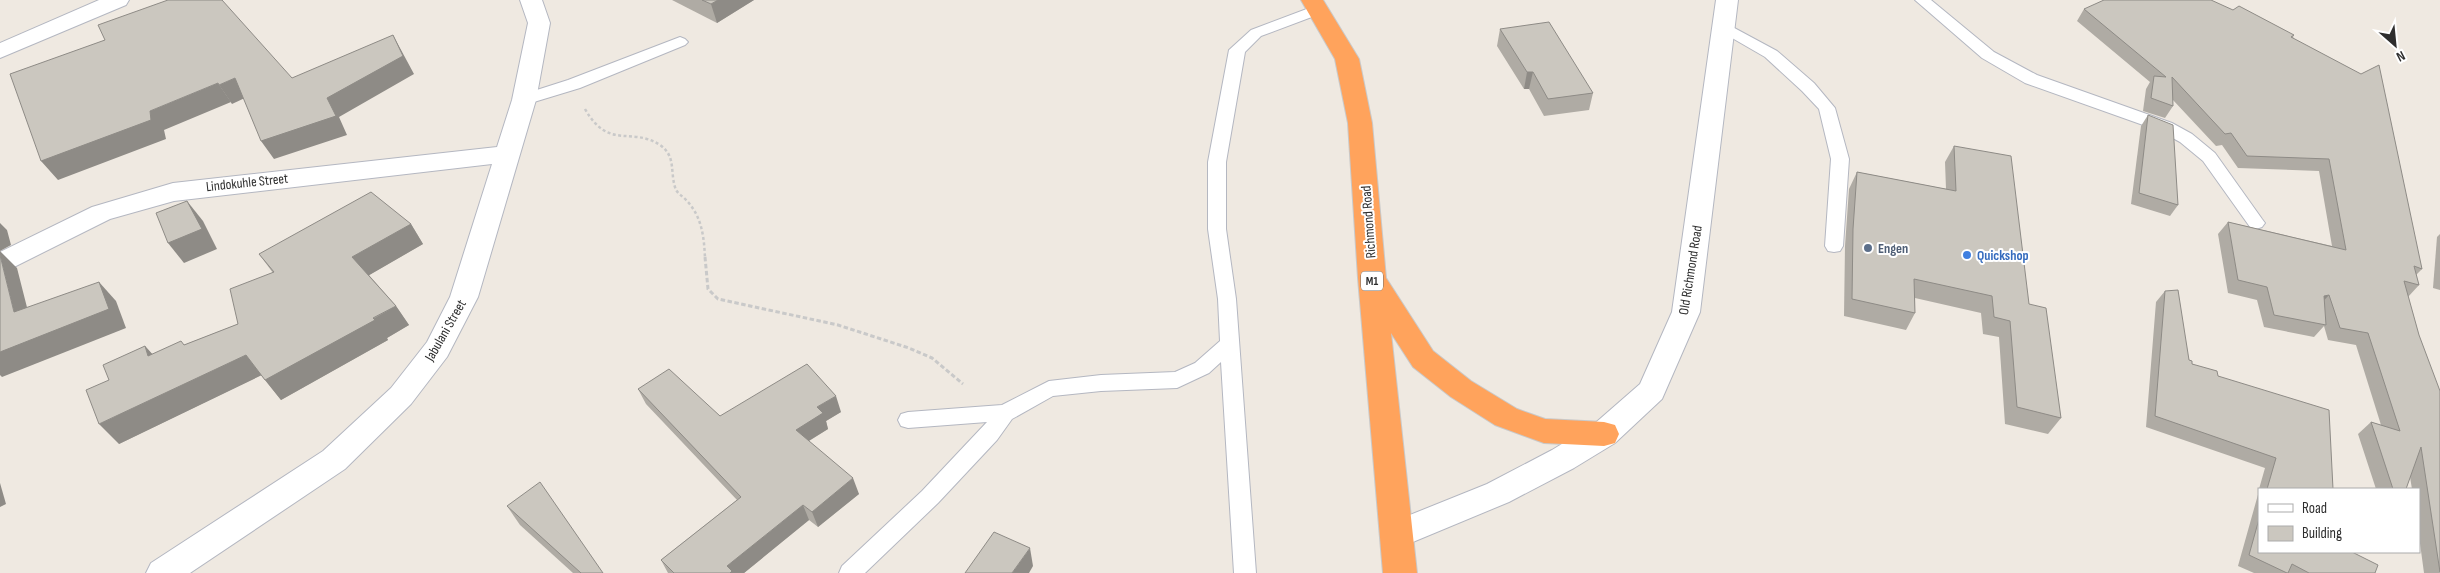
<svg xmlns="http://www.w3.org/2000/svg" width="2440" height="573" font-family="'Sofia Sans Condensed',sans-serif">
<rect width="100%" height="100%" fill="#efe9e1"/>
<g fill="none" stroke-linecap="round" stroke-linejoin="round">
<!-- lane casing -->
<g stroke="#b4b7c1" stroke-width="2">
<g id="lane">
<path d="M1915 0H1931L1994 52 2037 75 2172 123 2192 134 2215 153 2262 219 2265 223 2262 227 2256 229 2250 227 2203 161 2180 142 2160 131 2025 83 1982 58Z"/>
<path d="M1320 4 1325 6 1328 9 1325 12 1261 36 1245 52 1226 162V229L1236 299 1256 573H1234L1221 362 1209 373 1177 388 1101 391 1053 396 1012 419 997 440 938 503 865 573H839L842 566 922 491 987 422 908 428 901 426 898 420 901 414 908 412 1002 405 1049 381 1101 375 1175 372 1195 363 1220 341 1218 299 1208 229V162L1229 50 1251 30Z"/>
<path d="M1725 23 1777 51 1814 83 1835 108 1849 159 1843 246 1840 251 1834 252 1828 251 1825 246 1831 159 1819 109 1802 91 1765 57 1720 31 1717 28 1720 25Z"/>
<path d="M680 37 685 39 688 42 685 45 580 88 524 105 518 104 516 100 518 96 568 80Z"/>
</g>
</g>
<!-- street casing -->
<g stroke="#b4b7c1" stroke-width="2">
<path id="street" d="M520 0H542L550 23 536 100 478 297 447 357 411 404 345 469 190 573H146L151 563 323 451 391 388 427 342 450 297 492 164 174 201 110 219 0 274V252L92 207 173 183 497 147 512 100 528 23Z"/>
</g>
<!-- secondary casing -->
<g stroke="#b4b7c1" stroke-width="2">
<g id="secondary">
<path d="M99 0H129L126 5 0 58V43Z"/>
<path d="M1716 0H1738L1700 312 1662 399 1615 443 1574 468 1509 502 1396 549 1385 545 1380 535 1385 525 1487 484 1552 450 1593 425 1640 384 1672 312Z"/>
</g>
</g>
<!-- highway casing -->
<g stroke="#c9c9c9" stroke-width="2">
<path id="highway" d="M1301 0H1323L1359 59 1372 123 1386 278 1433 351 1471 381 1517 409 1545 419 1604 422 1615 425 1619 434 1615 443 1604 446 1544 443 1495 425 1451 397 1413 367 1391 333 1417 573H1383L1358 278 1348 123 1335 59Z"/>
</g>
<!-- path-far1 -->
<path stroke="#c9c9c9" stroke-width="2.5" stroke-dasharray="3 2.5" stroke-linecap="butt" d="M585 109C609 151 631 126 660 145 676 156 670 171 675 187 676 193 683 196 687 201 702 217 704 237 705 258"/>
<!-- path -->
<path stroke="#c9c9c9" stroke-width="3" stroke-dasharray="4.5 2.5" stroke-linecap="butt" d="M705 257 708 289 718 299 838 325 909 348 932 358 963 384"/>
<!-- lane -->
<use href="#lane" fill="#fff" fill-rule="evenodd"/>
<!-- street -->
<use href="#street" fill="#fff" fill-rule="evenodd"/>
<!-- secondary -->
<use href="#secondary" fill="#fff" fill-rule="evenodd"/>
<!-- highway -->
<use href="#highway" fill="#ffa35c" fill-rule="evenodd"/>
</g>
<!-- wall -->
<g fill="#afaba4">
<path d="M672 0H754L717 23Z"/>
<path d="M2084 9 2294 35 2293 37 2422 269 2416 275 2419 285 2408 297 2440 573H2424L2419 536V489H2412L2410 477 2406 489H2376L2358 434 2371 422 2381 425 2356 345 2328 340 2324 326 2314 337 2264 327 2257 300 2228 293 2218 234 2228 222 2332 246 2319 171 2238 168 2222 145 2216 146 2173 100V106L2165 118 2143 111 2146 89 2150 82 2077 21Z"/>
<path d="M1500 29 1593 93 1589 110 1544 116 1529 89H1524L1497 46Z"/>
<path d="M2148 115 2178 205 2170 216 2131 204 2141 126Z"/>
<path d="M1954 146 2029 304 2061 418 2048 434 2005 424 1999 337 1983 334 1981 313 1915 298V313L1906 330 1844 316 1845 246 1849 189 1857 172 1946 189 1945 162Z"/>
<path d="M411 224 423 244 369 275 396 306 409 325 387 338 388 340 281 400 261 375 119 444 109 380 145 346 152 354 184 345 238 324 273 273 259 254Z"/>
<path d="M2440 234V290L2433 288 2437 237Z"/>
<path d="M2165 291 2189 360 2192 364 2218 376 2333 489H2259L2265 468 2146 427 2156 302Z"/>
<path d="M638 389 720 416 841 412 826 421 828 429 809 441 859 494 818 527 809 520 744 573H668L661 560 737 500 646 404Z"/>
<path d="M2259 491V552L2375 573H2254L2238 566Z"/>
<path d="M507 506 603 573H573L520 525Z"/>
</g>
<!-- shaded-wall -->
<g fill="#8e8b86">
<path d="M718 0H754L717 23 711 4Z"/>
<path d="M393 35 414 74 339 117 347 135 274 159 261 141Z"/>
<path d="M1527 72H1533L1529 89H1524Z"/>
<path d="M235 78 247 97 232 104 219 85Z"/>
<path d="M218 83 231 102 164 130 166 139 58 180 41 161 150 111Z"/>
<path d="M187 201 203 221 217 249 184 263 168 243Z"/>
<path d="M0 223 7 230 11 245 0 251 17 268 33 331 14 312 0 255Z"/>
<path d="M411 224 423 244 366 277 352 257Z"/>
<path d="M99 282 116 301 126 328 2 377 0 375V352Z"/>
<path d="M2329 295 2318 307 2324 296Z"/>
<path d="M396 306 409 325 387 338 388 340 281 400 265 380Z"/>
<path d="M145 346 163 366 148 356Z"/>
<path d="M246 355 262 375 119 444 99 424Z"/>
<path d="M836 396 841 412 826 421 828 429 802 445 796 430 817 407Z"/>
<path d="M853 478 859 494 818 527 812 512Z"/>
<path d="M0 483 6 504 0 507Z"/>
<path d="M803 505 809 520 744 573H730L727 566Z"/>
<path d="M1030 548 1033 566 1029 573H1012Z"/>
</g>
<!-- building -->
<g fill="#cbc7bf" stroke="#8e8b86">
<path d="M168 0H222L292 78 393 35 403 56 327 98 336 116 261 141 235 78 219 85 218 83 150 111 151 120 41 161 10 74 105 40 98 25Z"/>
<path d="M702 0H718L711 4Z"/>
<path d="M2104 0H2211L2233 10 2239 6 2294 35 2291 37 2361 74 2379 65 2422 269 2414 266 2419 285 2404 281 2419 335 2440 391V572L2421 447 2406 489H2393L2371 422 2400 431 2368 333 2340 328 2329 295 2324 296 2326 325 2274 315 2267 287 2238 280 2228 222 2346 250 2329 159 2247 156 2231 133 2225 134 2172 77 2173 106 2151 98 2154 76 2166 77 2084 9Z"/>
<path d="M1549 22 1593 93 1548 99 1533 72H1527L1500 29Z"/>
<path d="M2148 115 2173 125 2178 205 2139 193Z"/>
<path d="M1954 146 2011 156 2029 304 2046 308 2061 418 2017 407 2010 321 1994 317 1992 296 1914 279 1915 313 1852 299 1853 229 1857 172 1956 191Z"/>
<path d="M371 192 411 224 352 257 396 306 373 318 375 320 265 380 246 355 99 424 86 390 109 380 103 365 145 346 148 356 181 341 184 345 238 324 230 289 274 272 259 254Z"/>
<path d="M187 201 202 229 168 243 156 213Z"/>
<path d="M0 255 14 312 99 282 109 309 0 352Z"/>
<path d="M2178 290 2189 360 2192 361V364L2217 371 2218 376 2329 410 2333 489H2267L2276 458 2155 416 2165 291Z"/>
<path d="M807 364 836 396 817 407 823 413 796 430 853 478 812 512 803 505 727 566 732 571 730 573H674L661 560 741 497 638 389 669 369 720 416Z"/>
<path d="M540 482 603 573H581L507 506Z"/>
<path d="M2259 519V552H2352L2378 565 2375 573H2309L2292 564 2288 573H2287L2249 555Z"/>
<path d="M994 532 1030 548 1012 573H965Z"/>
</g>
<!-- markers -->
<circle fill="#5c6f8a" stroke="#fff" stroke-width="2" cx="1868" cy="248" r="5"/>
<circle fill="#3f7fe0" stroke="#fff" stroke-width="2" cx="1967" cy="255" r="5"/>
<g text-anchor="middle" stroke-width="4" stroke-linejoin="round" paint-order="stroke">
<!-- shield labels -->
<rect fill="#fff" stroke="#6d6d6d" stroke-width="1" x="1361" y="271.5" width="22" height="19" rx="4"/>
<g font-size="12" font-weight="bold" fill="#2e2e2e">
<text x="1372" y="285">M1</text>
</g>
<!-- street labels -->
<g font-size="14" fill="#2e2e2e" stroke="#fff">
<text transform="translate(247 182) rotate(-6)" y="5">Lindokuhle Street</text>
<text transform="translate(1368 222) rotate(-94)" y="5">Richmond Road</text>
<text transform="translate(1690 270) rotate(-81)" y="5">Old Richmond Road</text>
<text transform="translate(445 330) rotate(-60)" y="5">Jabulani Street</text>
</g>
<!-- service labels -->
<g font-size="14" font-weight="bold" fill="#4e5e75" stroke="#fff" text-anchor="start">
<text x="1878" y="253">Engen</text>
</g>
<!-- shop labels -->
<g font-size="14" font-weight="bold" fill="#366cbe" stroke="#fff" text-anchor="start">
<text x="1977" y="260">Quickshop</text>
</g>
</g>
<!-- legend -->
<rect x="2258" y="488" width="162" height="65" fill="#ffffff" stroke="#ababab"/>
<rect x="2268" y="504" width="25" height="8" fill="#ffffff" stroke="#ababab"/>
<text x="2302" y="513" font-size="15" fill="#2e2e2e">Road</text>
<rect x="2268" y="526" width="25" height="15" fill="#cbc7bf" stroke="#ababab"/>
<text x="2302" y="538" font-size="15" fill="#2e2e2e">Building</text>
<!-- north arrow -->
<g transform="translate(2395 45) rotate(153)" stroke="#ffffff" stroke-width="4" paint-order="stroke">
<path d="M0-4L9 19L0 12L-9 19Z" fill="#2e2e2e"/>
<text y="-8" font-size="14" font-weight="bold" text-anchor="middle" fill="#2e2e2e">N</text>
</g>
</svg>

Goal of the exercise =>
Please copy out each line of the data in which the word "round" occurs.

Response =>
<g fill="none" stroke-linecap="round" stroke-linejoin="round">
<g text-anchor="middle" stroke-width="4" stroke-linejoin="round" paint-order="stroke">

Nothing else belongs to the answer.